You review the resolution in your environment and confirm whether the issue has been fully addressed. The ticket closes automatically after 72 hours without a response, or you can close it manually. Every closed ticket is stored permanently in your support portal history, giving your team an auditable record of every issue raised and resolved.
To escalate a ticket in Cryotos, add a comment to the open ticket explaining the business impact of the delay and request escalation to a senior support engineer or account manager. When escalating, include the ticket reference number, a one-sentence description of the current operational impact, the number of users or sites affected, and any actions your team has already taken to mitigate the issue.

The quality of your ticket directly determines the speed of resolution. Submit one issue per ticket — combining multiple unrelated issues complicates routing and resolution tracking.

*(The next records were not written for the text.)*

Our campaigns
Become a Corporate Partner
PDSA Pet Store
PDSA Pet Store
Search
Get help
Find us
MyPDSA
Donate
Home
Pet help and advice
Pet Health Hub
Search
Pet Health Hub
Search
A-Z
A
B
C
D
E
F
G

Use specific asset and module names: "Corrective work order not auto-routing to the HVAC team in Building B, Site Chennai-2" gives the support team everything they need to begin investigation immediately. Attach evidence on the first submission. Include your environment details — device type, Cryotos app version, browser version, and date/time of the issue. Respond to follow-up requests within 24 hours to avoid adding delays to your resolution timeline.
Every ticket you submit is visible in your Cryotos support portal dashboard, showing ticket status, priority level, assigned support agent, all correspondence and notes, attachments and resolution documentation, and SLA compliance indicators. For organizations with multiple sites, Cryotos allows administrators to configure ticket visibility by role.
The Cryotos support ticket workflow is a direct extension of your maintenance operations. When a Bug is affecting your IoT sensor integration, it is potentially masking equipment failures that your team cannot see. When a CCR is blocking an inspection workflow, it is a compliance risk. Treating your Cryotos support tickets with the same discipline you apply to your work order management — clear descriptions, the right priority, prompt follow-up — means your CMMS runs at the level your operations require.
A Bug is an unintended defect in the Cryotos application that is not working as designed. A CCR (Change/Correction Request) is a deliberate request to modify how Cryotos works, either through a configuration change or a product enhancement. Bugs are investigated and fixed by the development team. CCRs are reviewed by the product team and implemented if accepted.
Critical Bugs have a 1-hour first-response SLA. Configuration-level fixes may be deployed within hours. Code-level defects requiring a release may take longer, but Cryotos will provide a workaround or interim resolution to restore operational capability while the permanent fix is developed.
Yes. The Cryotos support portal is accessible from both the web application and mobile app. Tickets submitted from mobile include your app version and device information automatically, which helps the support team diagnose mobile-specific issues without needing to request these details separately.
For a Bug report, include the exact steps to reproduce the issue, what you expected to happen vs what actually happened, the asset or module where the issue occurred, your device type and OS, the Cryotos app or browser version, and at least one screenshot or screen recording.
Open the ticket in the Cryotos support portal and add a comment requesting an update. Include the ticket reference number and a brief statement of the operational impact. For urgent operational issues, use the escalation option on the ticket form to flag the issue for senior attention. The support team will acknowledge escalation requests within 1 hour during business hours.